**EXCERPT TO READ**
○ ○ ○ ○ ○ ○ ○

Operations on Classifiers

Classifiers are a special type of mappings. All operations defined for mappings apply to classifiers as well. What is specific for trained classifiers is that their output space, the space they map to, has axes that correspond to the classes the classifier has been trained for. So the basic mapping definition:

    input space --> mapping --> output space

looks for a classifier:another:

    input space --> classifier --> classifier space

Applied to a collection of objects represented in these spaces by datasets A and D, coded by D = A*W:

    input dataset A --> classifier W --> classification matrix D

The dataset D has as many columns (dimensions) as there are classes defined for W. The class names stored in the classifier W (that are derived from the dataset used for training W and that can be found by classname(W) ) are used for setting the feature labels of D. They can be retrieved by getfeatlab(D).

The standard classifiers used in PRTools are of two types: density based and distance based classifiers. The density based classifiers (e.g. qdc and parzenc) output in D the densities of the objects of A weighted by the class prior as set by the dataset used for training W. The distance based classifiers result in class confidences: numbers between 0 and 1 derived from a sigmoid mapping (sigm) of a linearly scaled distances to the classifier. These distances are between -inf and +inf. The scaling is optimized for the training set by cnormc using an ML approach that interprets the confidences as class posteriors. The scaled distances can be retrieved by D*invsigm.

The outputs of density based classifiers can be converted to class posteriors (which can also be understood as class confidences) by D = D*classc. This has no influence on the outcomes of distnace based classifiers. The following constructs are equivalent (suppose U is an untrained classifier and T a dataset used for training:

W = T*U; D = A*W; D = D*classc;
W = T*U; D = A*W*classc;
W = T*U*classc; D = A*W;
W = T*(U*classc); D = A*W;

Like mappings, classifiers can be combined in several ways:

They are discussed separately.

  • Stacked combining  combines sets of classifiers defined for the same feature space. This is done by a horizontal concatenation: W = [W1 W2 W3 ... Wn]. As D = A*W = A*[W1 W2 W3 ... Wn], the dimensionality of D (number of columns) is equal to n*c, if c is the number of classes for each of the classifiers. Combining rules like D*maxc operate class wise over the columns, so they combine all columns defined for the same class by the combining operator. There are many of such operators defined in PRTools, fixed ones (like maxc, prodc and minc) and trainable ones. See the combining classifier page for an overview.

○ ○ ○ ○ ○ ○ ○

**DATASET RECORDS**
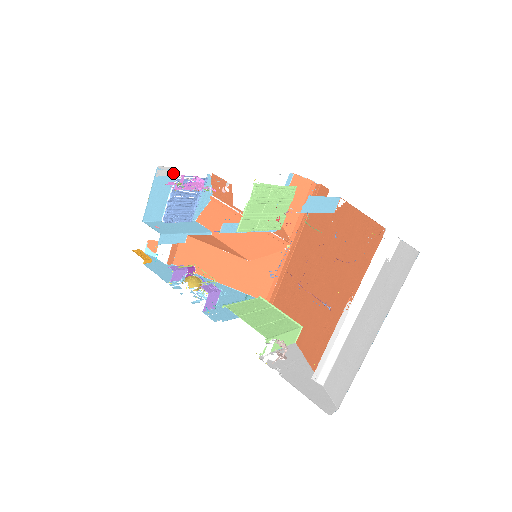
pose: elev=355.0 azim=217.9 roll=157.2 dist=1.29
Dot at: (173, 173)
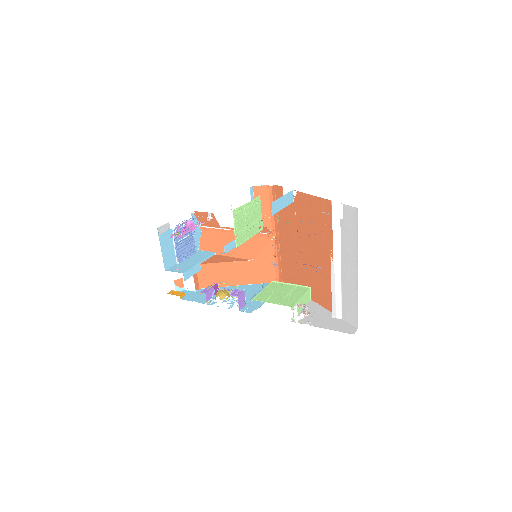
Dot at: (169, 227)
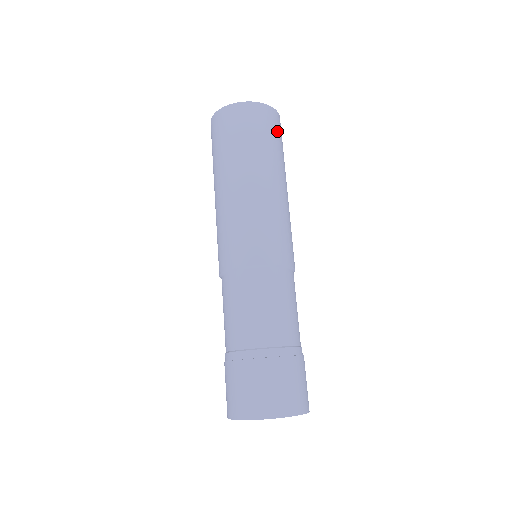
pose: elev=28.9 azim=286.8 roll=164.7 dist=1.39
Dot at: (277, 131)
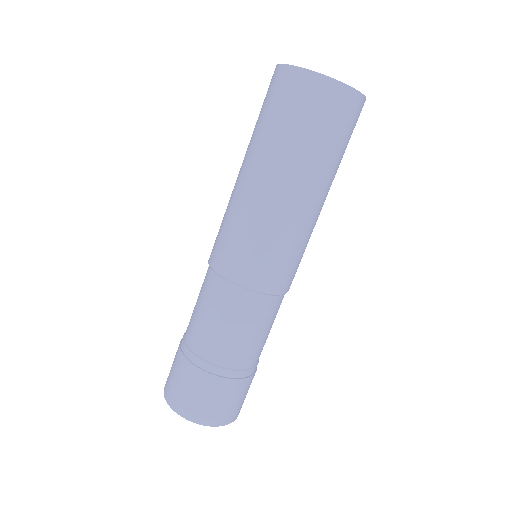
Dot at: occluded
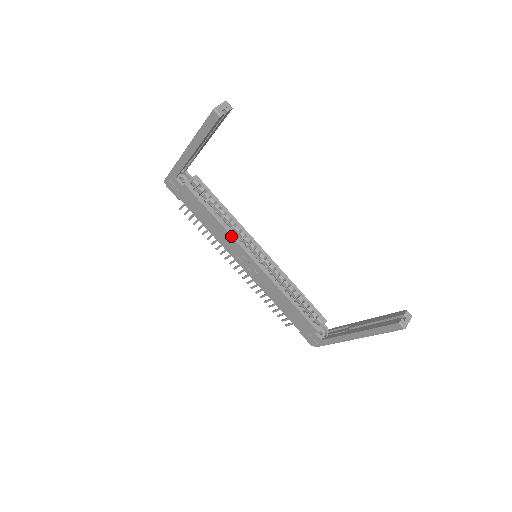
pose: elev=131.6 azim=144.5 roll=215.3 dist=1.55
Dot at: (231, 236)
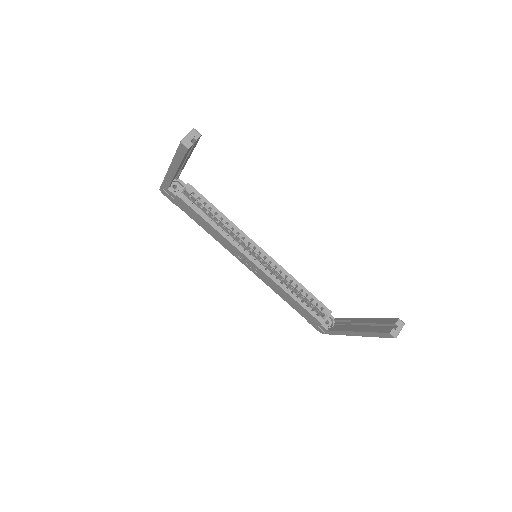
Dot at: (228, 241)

○ ○ ○ ○ ○ ○ ○

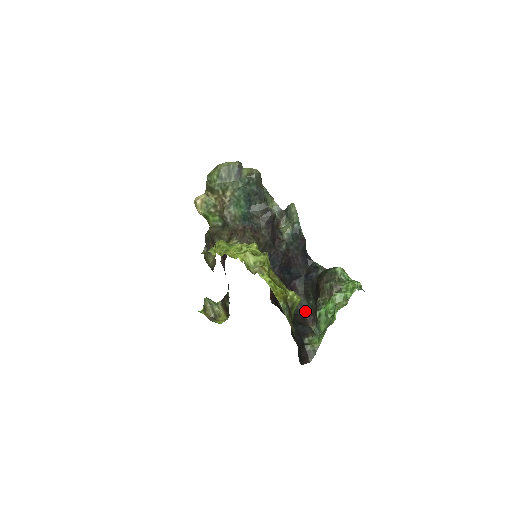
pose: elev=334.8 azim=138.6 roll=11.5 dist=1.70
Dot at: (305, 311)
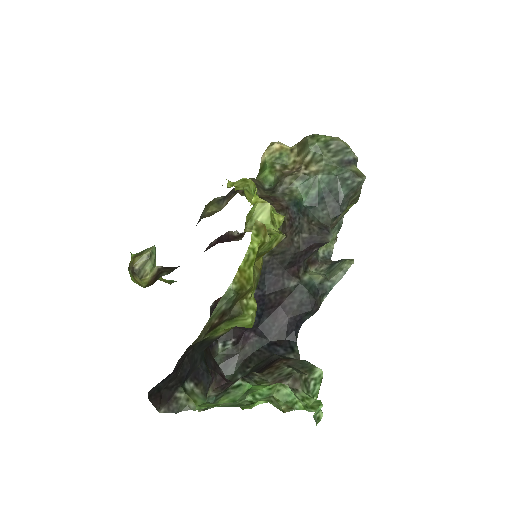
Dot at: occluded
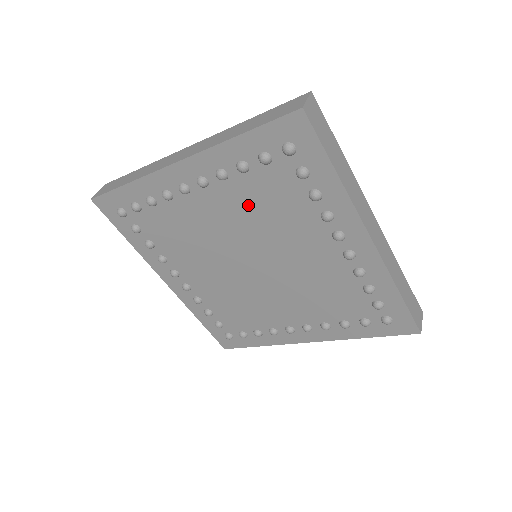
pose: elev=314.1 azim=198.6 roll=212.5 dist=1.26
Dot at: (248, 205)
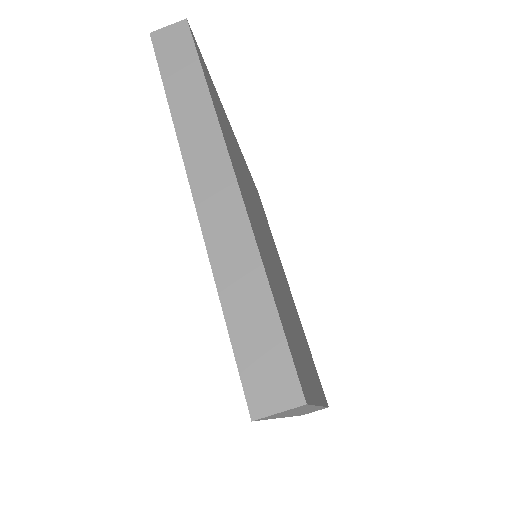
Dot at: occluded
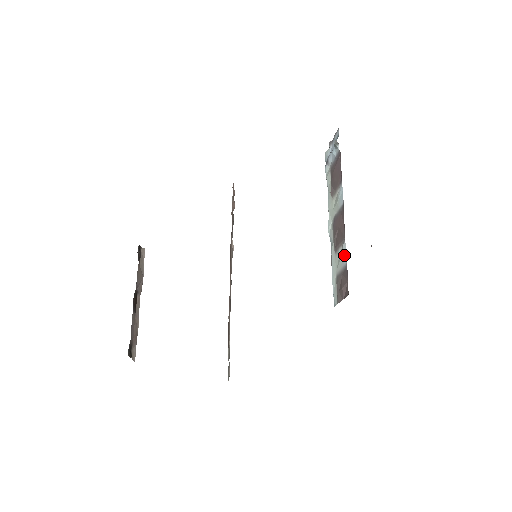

○ ○ ○ ○ ○ ○ ○

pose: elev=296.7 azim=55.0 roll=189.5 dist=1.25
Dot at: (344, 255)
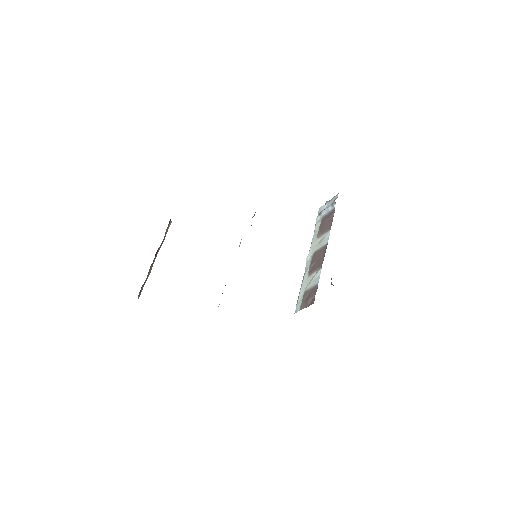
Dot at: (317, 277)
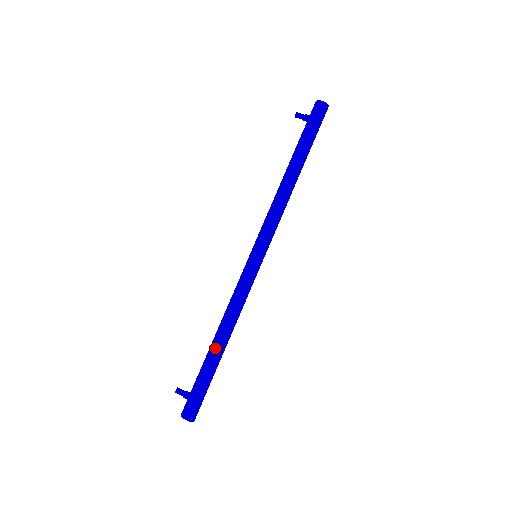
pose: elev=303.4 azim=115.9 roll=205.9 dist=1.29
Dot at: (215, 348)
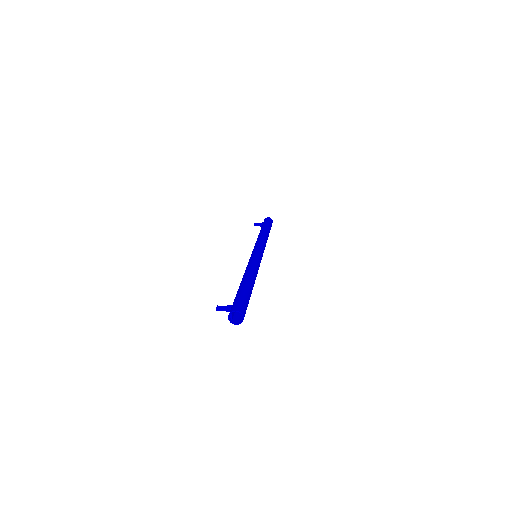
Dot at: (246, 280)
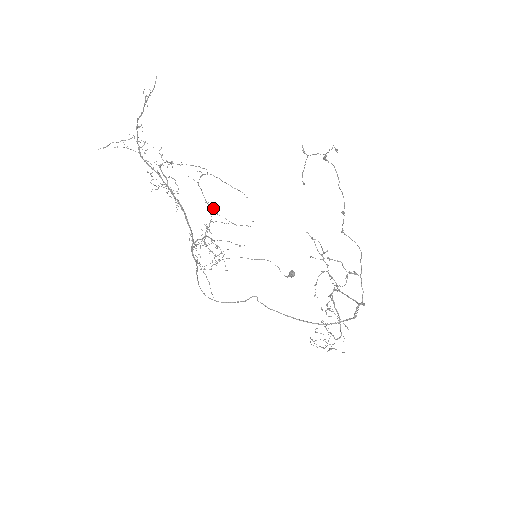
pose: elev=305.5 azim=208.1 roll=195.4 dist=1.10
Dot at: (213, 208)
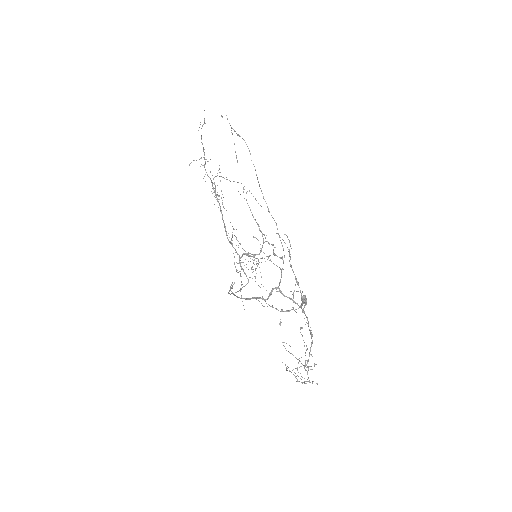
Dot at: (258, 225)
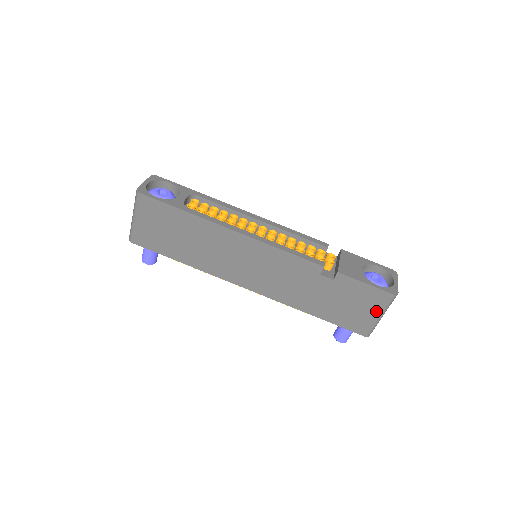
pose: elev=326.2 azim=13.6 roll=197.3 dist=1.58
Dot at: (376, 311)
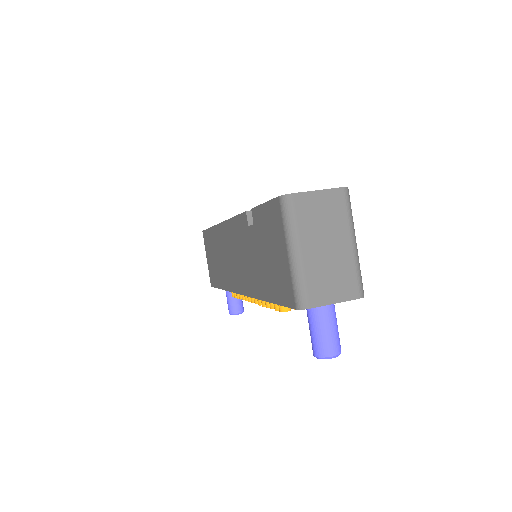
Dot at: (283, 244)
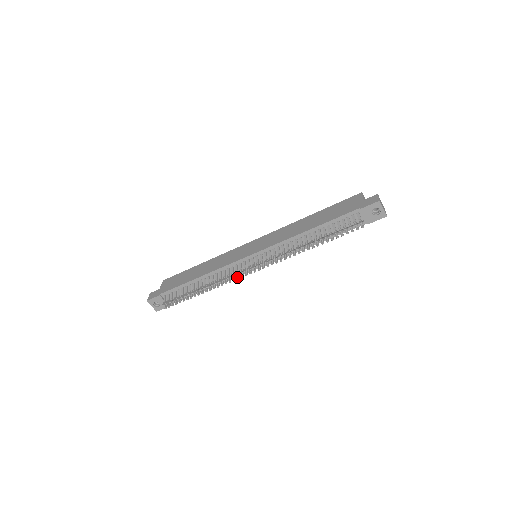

○ ○ ○ ○ ○ ○ ○

**STATED GOAL**
According to the text on operations on classifiers, what two types of standard classifiers are used in PRTools? None of the entries is needed here.

**CORRECT RESULT**
Density based classifiers and distance based classifiers.